EXERCISE: Only lines containing the string "Cookie" belong in the answer; copy all of them from the entries.

[Opening INPUT MATERIAL section]

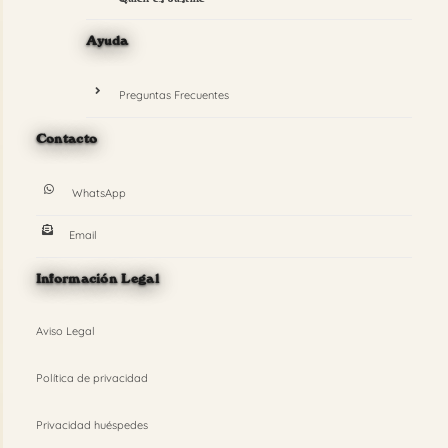
Ayuda
Preguntas Frecuentes
Contacto
WhatsApp
Email
Información Legal
Aviso Legal
Política de privacidad
Privacidad huéspedes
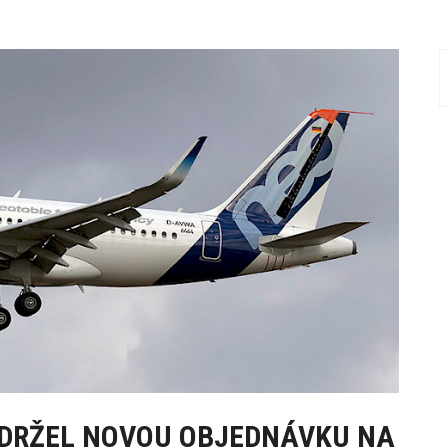
OBDRŽEL NOVOU OBJEDNÁVKU NA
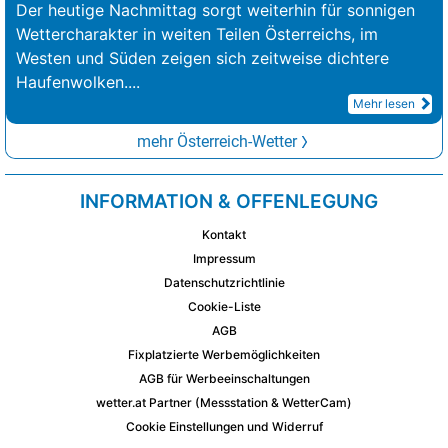
Der heutige Nachmittag sorgt weiterhin für sonnigen
Wettercharakter in weiten Teilen Österreichs, im
Westen und Süden zeigen sich zeitweise dichtere
Haufenwolken.
...
Mehr lesen
mehr Österreich-Wetter
INFORMATION & OFFENLEGUNG
Kontakt
Impressum
Datenschutzrichtlinie
Cookie-Liste
AGB
Fixplatzierte Werbemöglichkeiten
AGB für Werbeeinschaltungen
wetter.at Partner (Messstation & WetterCam)
Cookie Einstellungen und Widerruf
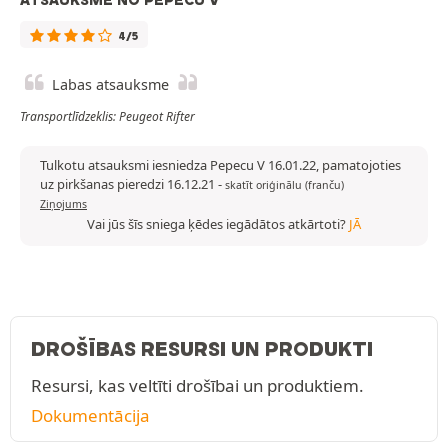
ATSAUKSME NO PEPECU V
4/5
Labas atsauksme
Transportlīdzeklis: Peugeot Rifter
Tulkotu atsauksmi iesniedza Pepecu V 16.01.22, pamatojoties
uz pirkšanas pieredzi 16.12.21
-
skatīt oriģinālu (franču)
Ziņojums
Vai jūs šīs sniega ķēdes iegādātos atkārtoti?
JĀ
DROŠĪBAS RESURSI UN PRODUKTI
Resursi, kas veltīti drošībai un produktiem.
Dokumentācija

[Closing INPUT MATERIAL section]

ANSWER TO THE EXERCISE:
Cookie-Liste
Cookie Einstellungen und Widerruf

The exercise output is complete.